Dear Liz: In the past, we’d heard that a bank account could be protected from creditors, U.S. Bankruptcy Court and other government authorities if it were set up to receive only Social Security funds.
For several years, we thought we had such an account, but now the bank denies that such protection is possible. We’re not facing any lawsuits or other problems, but we do wish to protect this money in the event of a catastrophe. Could you discuss this issue?
Answer: You can protect your Social Security income from most creditors, but it’s up to you not the bank to take the proper steps, said Lowell Kepke, a Social Security Administration spokesman.
“Banks generally will not have any special kind of account just for Social Security payments,” Kepke said. “It is up to the customer to maintain the account with only Social Security deposits.”
Specifically, you have to arrange for Social Security to electronically deposit your checks into the account and make sure you don’t mingle that money with other kinds of payments or deposits.
Social Security benefits are generally protected against garnishment, levy or bankruptcy proceedings as long as money is “still identifiable as Social Security benefits in a bank account where the only payments into the account are from direct deposit,” Kepke said.
There are some exceptions to the creditor protection, Kepke notes:
- The Internal Revenue Service can seize an account to collect unpaid federal taxes.
- The account can be garnisheed to enforce child support or alimony obligations.
- The state can be reimbursed for interim assistance to Supplemental Security Income recipients. (SSI is the Social Security disability program.)
Also, the protection may not prevent a creditor from trying to raid your account it just provides a remedy in case such an attempt is made.

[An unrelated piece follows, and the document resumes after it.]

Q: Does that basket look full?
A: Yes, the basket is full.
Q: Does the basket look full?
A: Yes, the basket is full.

If a creditor gets a judgment against you in court, for example, and asks the bank to freeze your account, you may have to contact the creditor’s attorney to get the funds released. Your bank statements showing Social Security as the only source of funds in the account should be proof that the account is protected. If the attorney balks, though, you may have to go to court to reverse the freeze.
Given what’s at stake, you may want an attorney’s help if you should ever face the catastrophe you fear. Your local bar association can provide referrals.